Below is my last layer in training net:
layer {
name: "loss"
type: "SoftmaxWithLoss"
bottom: "final"
bottom: "label"
top: "loss"
loss_param {
ignore_label: 255
normalization: VALID
}
}
Note I adopt a softmax_loss layer. Since its calculation form is like: - log (probability), it's weird the loss can be negative, as shown below(iteration 80).
I0404 23:32:49.400624 6903 solver.cpp:228] Iteration 79, loss = 0.167006
I0404 23:32:49.400806 6903 solver.cpp:244] Train net output #0: loss = 0.167008 (* 1 = 0.167008 loss)
I0404 23:32:49.400825 6903 sgd_solver.cpp:106] Iteration 79, lr = 0.0001
I0404 23:33:25.660655 6903 solver.cpp:228] Iteration 80, loss = -1.54972e-06
I0404 23:33:25.660845 6903 solver.cpp:244] Train net output #0: loss = 0 (* 1 = 0 loss)

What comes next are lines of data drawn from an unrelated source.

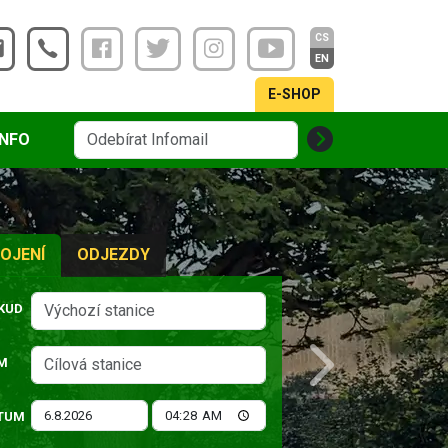
CS
EN
E-SHOP
INFO
OJENÍ
ODJEZDY
KUD
M
Next
TUM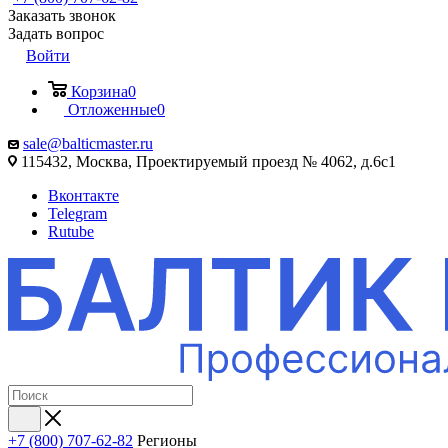
Заказать звонок
Задать вопрос
Войти
Корзина
0
Отложенные
0
sale@balticmaster.ru
115432, Москва, Проектируемый проезд № 4062, д.6с1
Вконтакте
Telegram
Rutube
+7 (800) 707-62-82
Регионы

I0404 23:33:25.660862 6903 sgd_solver.cpp:106] Iteration 80, lr = 0.0001
I0404 23:34:00.451464 6903 solver.cpp:228] Iteration 81, loss = 1.89034
I0404 23:34:00.451661 6903 solver.cpp:244] Train net output #0: loss = 1.89034 (* 1 = 1.89034 loss)
Can anyone explain it for me? How can this happened? Thank you very much!
PS: The task I do here is semantic segmentation. There are 20 object classes plus background in total(So 21 classes). The label range from 0-21. The extra label 225 is ignored which can be find in SoftmaxWithLoss definition at the beginning of this post.